▶ **Records provided**:
┌──

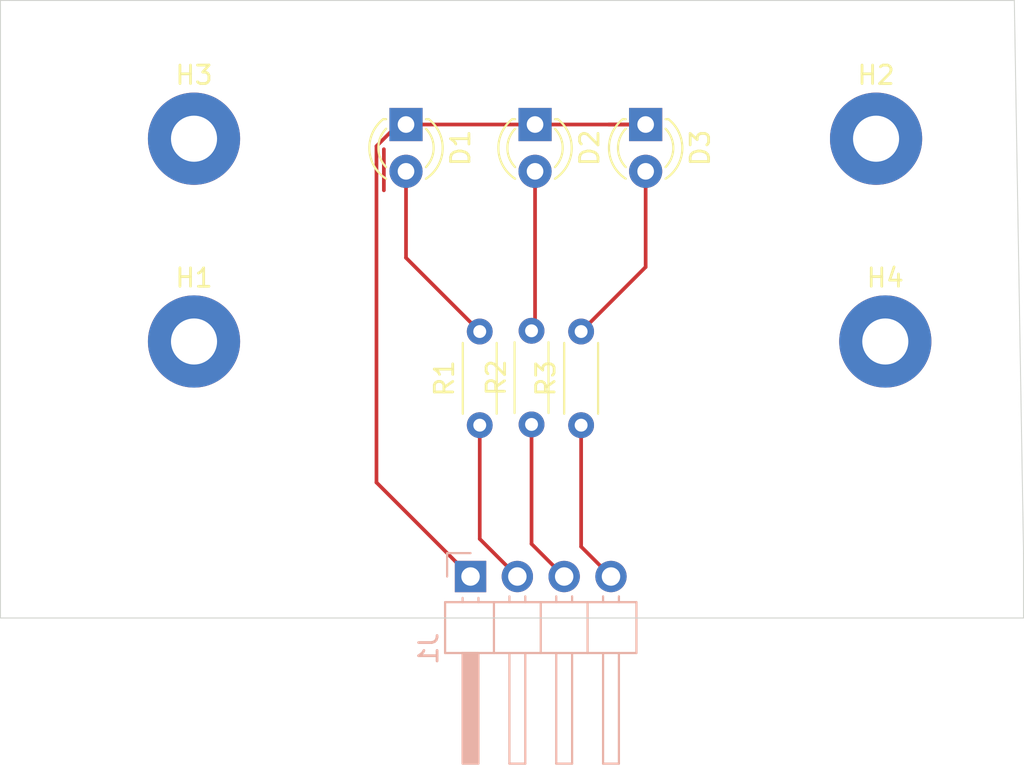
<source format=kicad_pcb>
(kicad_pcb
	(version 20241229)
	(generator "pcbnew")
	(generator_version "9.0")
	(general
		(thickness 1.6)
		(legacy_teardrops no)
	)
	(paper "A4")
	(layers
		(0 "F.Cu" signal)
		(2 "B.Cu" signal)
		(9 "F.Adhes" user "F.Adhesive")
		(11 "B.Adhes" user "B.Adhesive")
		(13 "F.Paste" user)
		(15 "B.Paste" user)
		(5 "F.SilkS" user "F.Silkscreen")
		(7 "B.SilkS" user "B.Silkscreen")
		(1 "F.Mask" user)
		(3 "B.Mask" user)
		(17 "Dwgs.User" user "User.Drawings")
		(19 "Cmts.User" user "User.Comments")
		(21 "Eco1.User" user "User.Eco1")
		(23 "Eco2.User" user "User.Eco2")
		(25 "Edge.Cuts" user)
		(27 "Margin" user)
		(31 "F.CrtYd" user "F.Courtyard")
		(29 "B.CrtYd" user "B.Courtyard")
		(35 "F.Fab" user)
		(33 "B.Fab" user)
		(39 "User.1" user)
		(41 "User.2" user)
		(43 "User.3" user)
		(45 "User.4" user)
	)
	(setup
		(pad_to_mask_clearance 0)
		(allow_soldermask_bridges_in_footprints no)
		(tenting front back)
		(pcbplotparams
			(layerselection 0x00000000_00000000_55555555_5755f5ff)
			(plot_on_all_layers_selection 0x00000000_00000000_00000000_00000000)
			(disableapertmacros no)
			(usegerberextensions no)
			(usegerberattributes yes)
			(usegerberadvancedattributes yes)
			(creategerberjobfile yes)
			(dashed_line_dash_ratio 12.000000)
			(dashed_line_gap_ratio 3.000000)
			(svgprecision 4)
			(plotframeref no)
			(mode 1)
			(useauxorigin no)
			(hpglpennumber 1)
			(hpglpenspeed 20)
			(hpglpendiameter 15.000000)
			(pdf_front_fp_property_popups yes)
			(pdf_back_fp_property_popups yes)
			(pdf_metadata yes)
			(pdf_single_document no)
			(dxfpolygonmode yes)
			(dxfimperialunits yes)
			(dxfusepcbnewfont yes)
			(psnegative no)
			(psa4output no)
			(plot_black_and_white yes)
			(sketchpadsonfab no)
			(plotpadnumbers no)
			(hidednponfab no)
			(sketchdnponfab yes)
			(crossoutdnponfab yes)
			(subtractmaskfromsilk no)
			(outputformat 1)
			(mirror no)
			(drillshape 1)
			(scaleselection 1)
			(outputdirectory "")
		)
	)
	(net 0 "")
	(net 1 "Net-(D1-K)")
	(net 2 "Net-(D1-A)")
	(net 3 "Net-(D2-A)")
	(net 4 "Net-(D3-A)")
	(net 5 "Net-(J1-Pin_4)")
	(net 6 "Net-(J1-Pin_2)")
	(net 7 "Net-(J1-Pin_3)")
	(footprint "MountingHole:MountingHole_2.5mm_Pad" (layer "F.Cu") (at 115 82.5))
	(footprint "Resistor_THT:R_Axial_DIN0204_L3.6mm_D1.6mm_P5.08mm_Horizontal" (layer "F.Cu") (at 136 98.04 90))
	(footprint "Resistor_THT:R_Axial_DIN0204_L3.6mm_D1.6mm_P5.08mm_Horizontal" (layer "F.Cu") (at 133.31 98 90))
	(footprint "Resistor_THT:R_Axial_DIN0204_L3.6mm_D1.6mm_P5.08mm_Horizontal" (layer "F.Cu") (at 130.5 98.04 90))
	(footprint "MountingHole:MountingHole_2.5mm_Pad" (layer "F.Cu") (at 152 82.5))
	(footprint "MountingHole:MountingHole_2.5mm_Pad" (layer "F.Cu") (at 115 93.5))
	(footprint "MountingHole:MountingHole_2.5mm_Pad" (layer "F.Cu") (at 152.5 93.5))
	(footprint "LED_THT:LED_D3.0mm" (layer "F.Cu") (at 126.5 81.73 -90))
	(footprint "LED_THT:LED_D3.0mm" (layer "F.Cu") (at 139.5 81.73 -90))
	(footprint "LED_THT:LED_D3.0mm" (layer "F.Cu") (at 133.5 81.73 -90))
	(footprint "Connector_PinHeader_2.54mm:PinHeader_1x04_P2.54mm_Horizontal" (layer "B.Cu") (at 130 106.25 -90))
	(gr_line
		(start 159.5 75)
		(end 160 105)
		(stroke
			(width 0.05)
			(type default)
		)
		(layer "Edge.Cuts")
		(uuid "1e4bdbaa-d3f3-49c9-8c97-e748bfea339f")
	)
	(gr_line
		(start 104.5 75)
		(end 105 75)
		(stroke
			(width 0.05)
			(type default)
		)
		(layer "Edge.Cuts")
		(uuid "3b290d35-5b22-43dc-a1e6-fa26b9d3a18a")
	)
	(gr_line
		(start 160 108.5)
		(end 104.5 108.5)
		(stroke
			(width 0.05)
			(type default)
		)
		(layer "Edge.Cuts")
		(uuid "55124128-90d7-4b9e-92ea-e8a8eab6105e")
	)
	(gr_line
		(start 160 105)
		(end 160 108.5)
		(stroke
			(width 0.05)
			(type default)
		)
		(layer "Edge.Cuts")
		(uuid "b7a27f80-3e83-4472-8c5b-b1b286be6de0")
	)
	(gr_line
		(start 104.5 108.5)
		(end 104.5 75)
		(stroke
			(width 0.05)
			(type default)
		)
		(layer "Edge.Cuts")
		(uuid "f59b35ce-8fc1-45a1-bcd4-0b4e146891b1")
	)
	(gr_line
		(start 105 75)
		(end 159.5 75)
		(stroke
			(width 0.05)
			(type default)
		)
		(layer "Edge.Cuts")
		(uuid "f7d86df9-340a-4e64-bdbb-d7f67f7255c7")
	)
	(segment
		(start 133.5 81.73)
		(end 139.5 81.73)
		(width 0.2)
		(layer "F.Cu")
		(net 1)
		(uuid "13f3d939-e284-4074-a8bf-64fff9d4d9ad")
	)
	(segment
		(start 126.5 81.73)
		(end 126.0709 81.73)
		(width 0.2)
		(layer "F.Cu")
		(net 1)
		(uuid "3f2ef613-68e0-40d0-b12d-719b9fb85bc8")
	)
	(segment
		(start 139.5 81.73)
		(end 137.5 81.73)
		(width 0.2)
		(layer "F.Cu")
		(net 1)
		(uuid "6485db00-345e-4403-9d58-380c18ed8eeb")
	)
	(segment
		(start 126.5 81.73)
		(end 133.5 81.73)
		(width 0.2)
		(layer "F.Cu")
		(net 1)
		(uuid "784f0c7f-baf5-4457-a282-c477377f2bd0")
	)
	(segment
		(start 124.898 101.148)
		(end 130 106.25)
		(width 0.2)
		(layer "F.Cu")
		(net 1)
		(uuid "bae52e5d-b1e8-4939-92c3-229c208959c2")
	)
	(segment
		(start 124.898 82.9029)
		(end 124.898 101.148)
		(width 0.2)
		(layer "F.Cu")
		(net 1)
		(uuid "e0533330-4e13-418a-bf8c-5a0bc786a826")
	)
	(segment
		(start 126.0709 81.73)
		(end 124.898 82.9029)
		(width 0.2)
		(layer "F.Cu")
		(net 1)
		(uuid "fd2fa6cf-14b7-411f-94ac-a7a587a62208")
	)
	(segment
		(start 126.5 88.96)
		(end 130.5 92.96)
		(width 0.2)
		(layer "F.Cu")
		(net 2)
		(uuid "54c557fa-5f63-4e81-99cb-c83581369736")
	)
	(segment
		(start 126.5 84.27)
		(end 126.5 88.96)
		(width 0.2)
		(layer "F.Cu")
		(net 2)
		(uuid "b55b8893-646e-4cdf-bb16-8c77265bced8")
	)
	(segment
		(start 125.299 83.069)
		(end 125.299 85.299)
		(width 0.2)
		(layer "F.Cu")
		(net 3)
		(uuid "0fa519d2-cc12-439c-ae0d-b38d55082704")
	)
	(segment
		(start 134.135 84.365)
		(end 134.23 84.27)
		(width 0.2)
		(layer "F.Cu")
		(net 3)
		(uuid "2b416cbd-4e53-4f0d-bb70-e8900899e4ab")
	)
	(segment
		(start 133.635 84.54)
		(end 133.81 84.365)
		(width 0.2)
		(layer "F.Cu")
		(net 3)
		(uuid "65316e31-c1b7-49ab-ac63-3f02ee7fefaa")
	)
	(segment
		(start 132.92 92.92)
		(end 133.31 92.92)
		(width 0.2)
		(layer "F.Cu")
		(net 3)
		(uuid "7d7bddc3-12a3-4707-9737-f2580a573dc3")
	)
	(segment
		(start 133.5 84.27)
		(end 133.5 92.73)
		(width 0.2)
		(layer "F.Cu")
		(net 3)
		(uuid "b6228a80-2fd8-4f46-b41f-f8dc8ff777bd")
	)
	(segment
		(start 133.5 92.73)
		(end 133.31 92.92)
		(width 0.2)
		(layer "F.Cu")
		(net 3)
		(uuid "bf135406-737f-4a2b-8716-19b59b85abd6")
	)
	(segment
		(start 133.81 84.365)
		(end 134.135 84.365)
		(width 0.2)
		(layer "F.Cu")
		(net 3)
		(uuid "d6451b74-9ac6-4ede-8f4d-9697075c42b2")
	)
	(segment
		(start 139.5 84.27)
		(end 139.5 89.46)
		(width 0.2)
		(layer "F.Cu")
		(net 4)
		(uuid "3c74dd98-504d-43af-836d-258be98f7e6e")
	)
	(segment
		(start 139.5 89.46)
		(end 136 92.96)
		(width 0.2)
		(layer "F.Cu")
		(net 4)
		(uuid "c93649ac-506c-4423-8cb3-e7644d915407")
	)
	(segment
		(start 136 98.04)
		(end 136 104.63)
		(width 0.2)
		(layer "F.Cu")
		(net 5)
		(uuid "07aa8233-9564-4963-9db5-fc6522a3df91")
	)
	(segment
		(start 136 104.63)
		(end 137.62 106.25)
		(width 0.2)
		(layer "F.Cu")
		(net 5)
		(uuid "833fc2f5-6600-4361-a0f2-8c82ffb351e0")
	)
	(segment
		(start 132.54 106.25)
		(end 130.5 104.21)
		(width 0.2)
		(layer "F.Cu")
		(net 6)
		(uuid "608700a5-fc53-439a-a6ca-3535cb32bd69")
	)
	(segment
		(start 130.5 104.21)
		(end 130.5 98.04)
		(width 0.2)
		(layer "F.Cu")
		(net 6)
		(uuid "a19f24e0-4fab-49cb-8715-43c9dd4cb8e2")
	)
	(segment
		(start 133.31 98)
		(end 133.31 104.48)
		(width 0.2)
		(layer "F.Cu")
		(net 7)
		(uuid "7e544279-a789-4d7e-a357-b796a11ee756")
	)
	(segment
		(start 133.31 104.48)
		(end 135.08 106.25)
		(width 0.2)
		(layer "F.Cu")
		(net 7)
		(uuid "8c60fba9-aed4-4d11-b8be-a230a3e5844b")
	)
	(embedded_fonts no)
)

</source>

└──
┌──

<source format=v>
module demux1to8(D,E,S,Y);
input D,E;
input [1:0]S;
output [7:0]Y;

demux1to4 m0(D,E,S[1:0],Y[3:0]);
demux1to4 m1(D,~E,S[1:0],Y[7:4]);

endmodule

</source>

└──

▶ **What is expected**:
Count each line of the material above that holds the word "MountingHole", and state the total with no other text.

▶ **Response to this task**:
4